Everything about the school emulates the college experience. The barebones cafeteria is named “the student union.”
To keep their eyes on the prize, Fuller each year takes a gaggle of students to Stanford University in California, where the 5% acceptance rate is the most exclusive among the four-year U.S. schools, lower than Harvard. “None of our students have ever applied to Stanford,” said Fuller, who also lets them tour UC-Berkeley. “It’s just a part of exposing them to another world.”
Can MCA’s results be replicated and scaled? To do so would mean cloning the MCA culture, which Fuller created over the years with gradual but continuous hands-on involvement.
With total enrollment of 323, no one falls through the cracks, not even the nerds, gamers and introverts, said school principal Judith Parker. Although the school has two counselors on staff, those roles fall equally on the teachers as part of an understanding when they’re hired, Parker said.
“You cannot be effective as an urban educator without that,” said language arts teacher Kwame Green. Every day as they arrive and leave, each student passes at least seven faculty or administrators. If facial expressions or body language signals something might be wrong, “they’re pulled aside and asked how they are doing,” Parker said.
“Mistakes are expected, respected and corrected,” said Dean Philip Smith.

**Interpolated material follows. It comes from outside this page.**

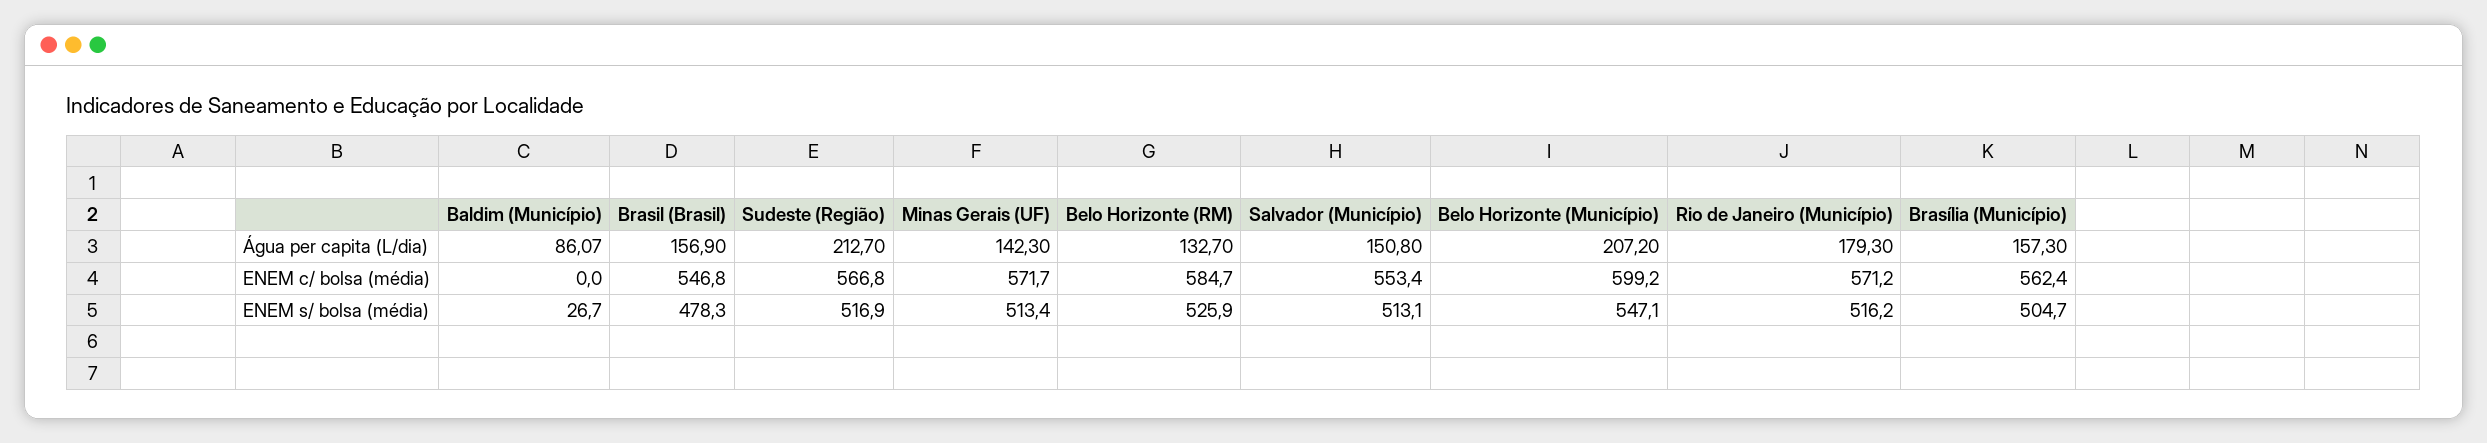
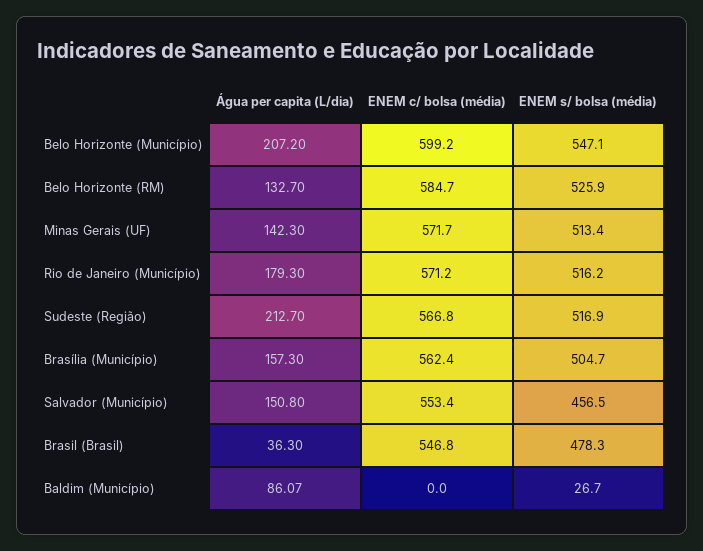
Brasil (Brasil), Água per capita (L/dia): 156.9 -> 36.3
Salvador (Município), ENEM s/ bolsa (média): 513.1 -> 456.5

Graduates who do punch the ticket of a four-year degree often return. “Even after they graduate, they can talk about life decisions or loans,” Parker said.
Fuller’s students seem to love him even though Fuller otherwise has made himself unpopular at times as an outspoken firebrand who speaks with unnerving candor.
In 1969, he co-founded the Malcolm X Liberation University, an experimental school that stayed open until 1973. In the eighties and nineties, he spearheaded legislation to create Milwaukee’s system of voucher and charter schools, making himself a national figure in the process.
In 1999, Fuller met then-Texas Gov. George W. Bush to discuss school choice reforms. Fuller, who holds degrees from three universities, also founded the Institute for the Transformation of Learning at Marquette University.
At a major conference in late September at the city’s new Fiserv Forum on the topics of “race and trauma,” it was Fuller whose comments got the most reaction.
Fuller told the 1,400 attendees that he respects those who advocate trauma-informed practices but has no patience for those who can’t get beyond lip service.
“Let’s deal with what it means to go to a house where the toilet doesn’t work, where you don’t have a job, where you don’t have health care,” he said. “If we’re not going to eliminate these conditions, let’s quit having these conferences.”